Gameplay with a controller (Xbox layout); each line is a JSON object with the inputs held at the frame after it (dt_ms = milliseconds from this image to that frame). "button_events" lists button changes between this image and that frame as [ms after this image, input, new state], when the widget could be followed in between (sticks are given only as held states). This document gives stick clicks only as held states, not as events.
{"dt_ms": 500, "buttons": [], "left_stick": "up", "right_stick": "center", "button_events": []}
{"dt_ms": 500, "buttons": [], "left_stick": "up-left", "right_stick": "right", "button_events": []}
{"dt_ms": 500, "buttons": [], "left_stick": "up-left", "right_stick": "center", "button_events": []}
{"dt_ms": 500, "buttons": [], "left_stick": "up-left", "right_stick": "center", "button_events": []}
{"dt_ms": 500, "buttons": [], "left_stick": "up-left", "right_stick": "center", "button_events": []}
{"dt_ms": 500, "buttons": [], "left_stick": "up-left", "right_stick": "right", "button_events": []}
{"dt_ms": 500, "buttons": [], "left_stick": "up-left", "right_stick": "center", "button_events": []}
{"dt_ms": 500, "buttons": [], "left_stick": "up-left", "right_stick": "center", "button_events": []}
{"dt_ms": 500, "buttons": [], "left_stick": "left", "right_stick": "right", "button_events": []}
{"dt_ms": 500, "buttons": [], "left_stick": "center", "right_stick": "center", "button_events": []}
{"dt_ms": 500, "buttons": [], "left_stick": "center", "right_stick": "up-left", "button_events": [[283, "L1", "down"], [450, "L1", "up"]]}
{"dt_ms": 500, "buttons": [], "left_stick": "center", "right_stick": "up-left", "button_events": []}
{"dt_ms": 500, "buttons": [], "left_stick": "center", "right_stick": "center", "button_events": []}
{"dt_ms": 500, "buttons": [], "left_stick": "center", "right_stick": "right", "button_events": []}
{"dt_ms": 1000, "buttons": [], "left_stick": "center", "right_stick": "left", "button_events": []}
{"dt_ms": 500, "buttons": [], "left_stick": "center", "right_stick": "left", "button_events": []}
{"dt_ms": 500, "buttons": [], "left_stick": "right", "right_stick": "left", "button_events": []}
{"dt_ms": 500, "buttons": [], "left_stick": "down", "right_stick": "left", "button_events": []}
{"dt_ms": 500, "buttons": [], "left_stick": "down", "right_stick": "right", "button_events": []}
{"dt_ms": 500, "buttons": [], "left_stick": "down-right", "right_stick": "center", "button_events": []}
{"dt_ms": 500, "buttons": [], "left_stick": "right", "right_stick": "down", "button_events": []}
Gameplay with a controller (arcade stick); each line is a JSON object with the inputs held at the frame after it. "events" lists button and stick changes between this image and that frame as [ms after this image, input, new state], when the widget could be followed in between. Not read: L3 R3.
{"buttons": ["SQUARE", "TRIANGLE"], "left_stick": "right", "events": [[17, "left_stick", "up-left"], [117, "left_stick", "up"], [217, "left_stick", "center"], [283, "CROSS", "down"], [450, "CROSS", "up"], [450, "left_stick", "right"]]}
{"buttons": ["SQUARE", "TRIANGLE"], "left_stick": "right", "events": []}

+ + + + +

◆ Exercise aim:
Repeat every line of the data precisely.

◆ Solution below:
Gameplay with a controller (Xbox layout); each line is a JSON object with the inputs held at the frame after it (dt_ms = milliseconds from this image to that frame). "button_events" lists button changes between this image and that frame as [ms after this image, input, new state], when the widget could be followed in between (sticks are given only as held states). This document gives stick clicks only as held states, not as events.
{"dt_ms": 500, "buttons": [], "left_stick": "up", "right_stick": "center", "button_events": []}
{"dt_ms": 500, "buttons": [], "left_stick": "up-left", "right_stick": "right", "button_events": []}
{"dt_ms": 500, "buttons": [], "left_stick": "up-left", "right_stick": "center", "button_events": []}
{"dt_ms": 500, "buttons": [], "left_stick": "up-left", "right_stick": "center", "button_events": []}
{"dt_ms": 500, "buttons": [], "left_stick": "up-left", "right_stick": "center", "button_events": []}
{"dt_ms": 500, "buttons": [], "left_stick": "up-left", "right_stick": "right", "button_events": []}
{"dt_ms": 500, "buttons": [], "left_stick": "up-left", "right_stick": "center", "button_events": []}
{"dt_ms": 500, "buttons": [], "left_stick": "up-left", "right_stick": "center", "button_events": []}
{"dt_ms": 500, "buttons": [], "left_stick": "left", "right_stick": "right", "button_events": []}
{"dt_ms": 500, "buttons": [], "left_stick": "center", "right_stick": "center", "button_events": []}
{"dt_ms": 500, "buttons": [], "left_stick": "center", "right_stick": "up-left", "button_events": [[283, "L1", "down"], [450, "L1", "up"]]}
{"dt_ms": 500, "buttons": [], "left_stick": "center", "right_stick": "up-left", "button_events": []}
{"dt_ms": 500, "buttons": [], "left_stick": "center", "right_stick": "center", "button_events": []}
{"dt_ms": 500, "buttons": [], "left_stick": "center", "right_stick": "right", "button_events": []}
{"dt_ms": 1000, "buttons": [], "left_stick": "center", "right_stick": "left", "button_events": []}
{"dt_ms": 500, "buttons": [], "left_stick": "center", "right_stick": "left", "button_events": []}
{"dt_ms": 500, "buttons": [], "left_stick": "right", "right_stick": "left", "button_events": []}
{"dt_ms": 500, "buttons": [], "left_stick": "down", "right_stick": "left", "button_events": []}
{"dt_ms": 500, "buttons": [], "left_stick": "down", "right_stick": "right", "button_events": []}
{"dt_ms": 500, "buttons": [], "left_stick": "down-right", "right_stick": "center", "button_events": []}
{"dt_ms": 500, "buttons": [], "left_stick": "right", "right_stick": "down", "button_events": []}
Gameplay with a controller (arcade stick); each line is a JSON object with the inputs held at the frame after it. "events" lists button and stick changes between this image and that frame as [ms after this image, input, new state], when the widget could be followed in between. Not read: L3 R3.
{"buttons": ["SQUARE", "TRIANGLE"], "left_stick": "right", "events": [[17, "left_stick", "up-left"], [117, "left_stick", "up"], [217, "left_stick", "center"], [283, "CROSS", "down"], [450, "CROSS", "up"], [450, "left_stick", "right"]]}
{"buttons": ["SQUARE", "TRIANGLE"], "left_stick": "right", "events": []}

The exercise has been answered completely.